Second Sunday
after Epiphany
Thoughts for the Week - Fr. R. Taouk
19th January 2014
Dear Friends,
It seems that all too often we see suffering as a thing to
be escaped, we view it as an enemy, and as a result we are
perpetually trying to run from it. This makes our
lives often agitated and anxious. Suffering however is a
great teacher of self-knowledge. It opens up our
egoism. And self-knowledge is absolutely essential in
the spiritual life, otherwise we live in illusion. For this
reason Our Lord requires us to suffer with Him so as to be
able to be glorified with Him. If we are patient we learn.
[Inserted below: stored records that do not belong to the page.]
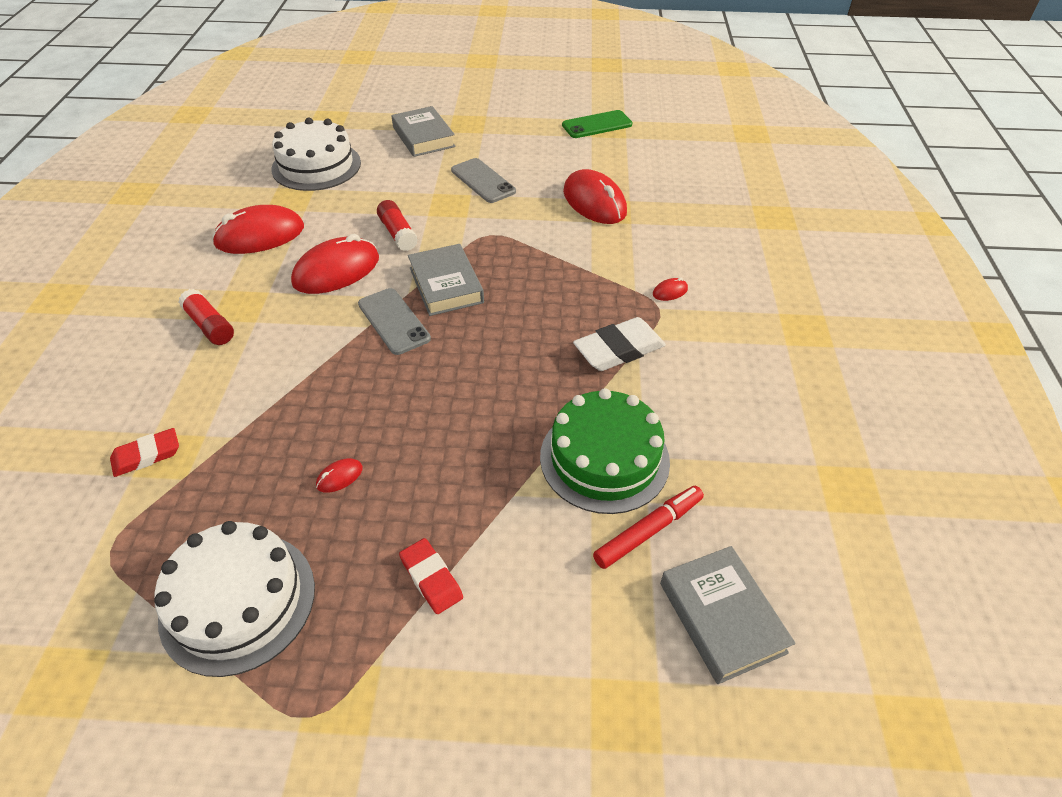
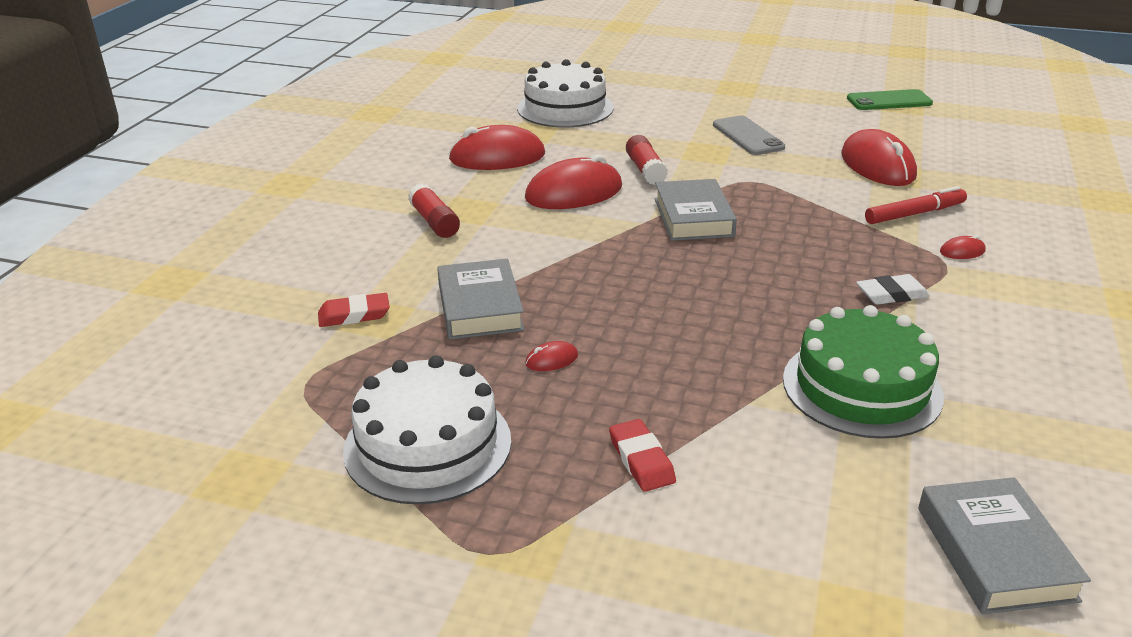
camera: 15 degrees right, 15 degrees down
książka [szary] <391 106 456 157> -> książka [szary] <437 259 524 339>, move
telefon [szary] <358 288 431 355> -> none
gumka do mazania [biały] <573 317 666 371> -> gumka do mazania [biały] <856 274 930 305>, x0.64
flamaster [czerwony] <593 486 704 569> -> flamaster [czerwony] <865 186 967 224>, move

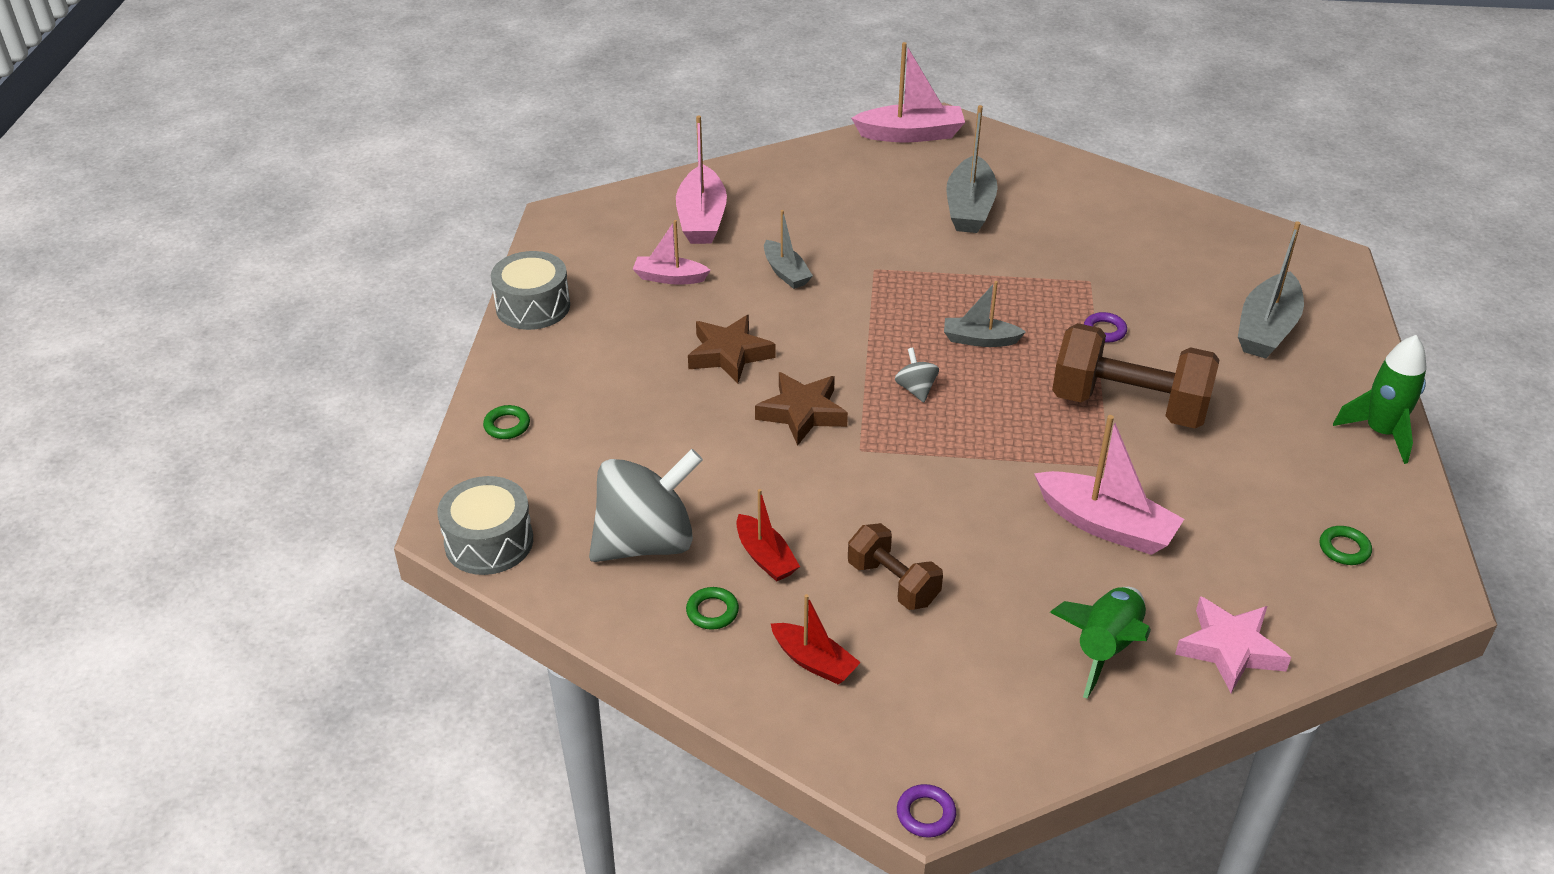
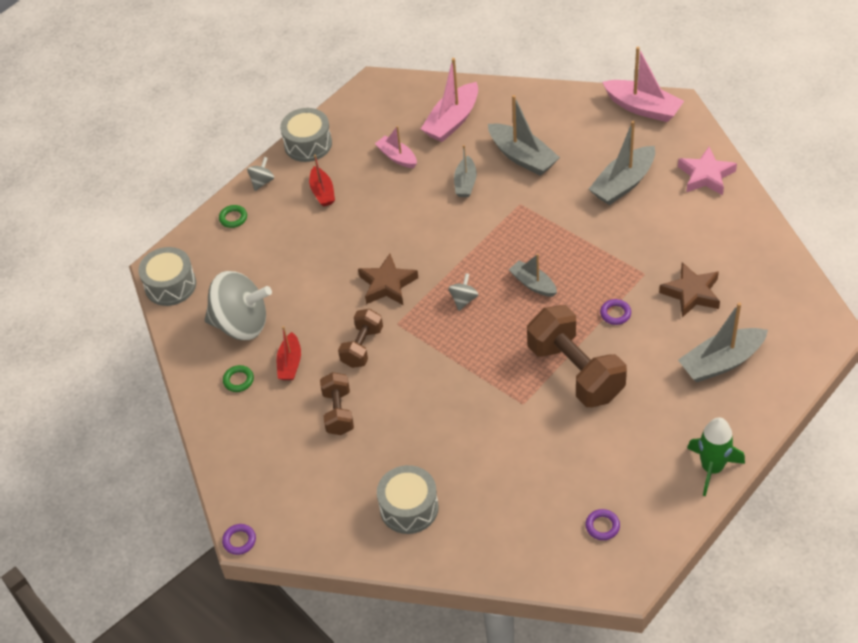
camera: 40 degrees right, 10 degrees up
gwiazda [brązowy] <688 315 775 383> -> gwiazda [brązowy] <659 262 720 318>, move
łódka [różowy] <1034 415 1184 555> -> none
pierścień [zielony] <1320 526 1372 565> -> pierścień [fioletowy] <585 509 620 540>
rakieta [zielony] <1050 587 1151 699> -> bęben [szary] <377 465 439 534>
łódka [czerwony] <771 594 861 684> -> łódka [czerwony] <309 155 335 207>, move
gwiazda [różowy] <1175 596 1291 693> -> gwiazda [różowy] <678 147 737 195>, move
none -> łódka [szary] <488 95 560 176>
none -> bączek [szary] <247 157 274 191>
none -> hantel [brązowy] <338 309 383 368>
Rather than anxiously attempt to escape we should learn what
it means "to take up one's cross."
If we look at the Catholic family, we must say that
suffering is central to the father of the family, for upon
him is set the greatest responsibility in a family. How does
he react to the difficulties which normally arise in life?
St. Joseph here, set for us a clear standard for men to
imitate in the manner that he accepted his responsibilities
and sufferings due to his union with the Blessed Virgin
Mary:
1. He was profoundly humbled by the Divine Presence of
the Child conceived by Mary his wife; he accepted his
responsibility in spite of the sense of unworthiness and he
named the Child as his own.
2. He adapted himself to the hardships surrounding the
birth of the Divine Child in Bethlehem.
3. He immediately responded to the order from the
angel to take the Child and His Mother into Egypt, there he
found life as an exile difficult; and finally he once again
moved his family back to Judea when ordered by the angel to
return after the death of Herod.
4. Established in Galilee, he lived his life in
simplicity and poverty for the honour and glory of God.
5. His days were spent in this sublimely simple
manner, and his life was crowned by a holy death in the arms
of his foster Son, God Incarnate, and at the side of his
charitable and immaculate wife.
The glory of St. Joseph is that he lived as a father should:
he embraced the suffering necessary for the good of his
family and thus served as its source of unity and religious
practice. This is the model which all Catholic men must
imitate. They must embrace the suffering necessary for the
wellbeing and spiritual life of their families.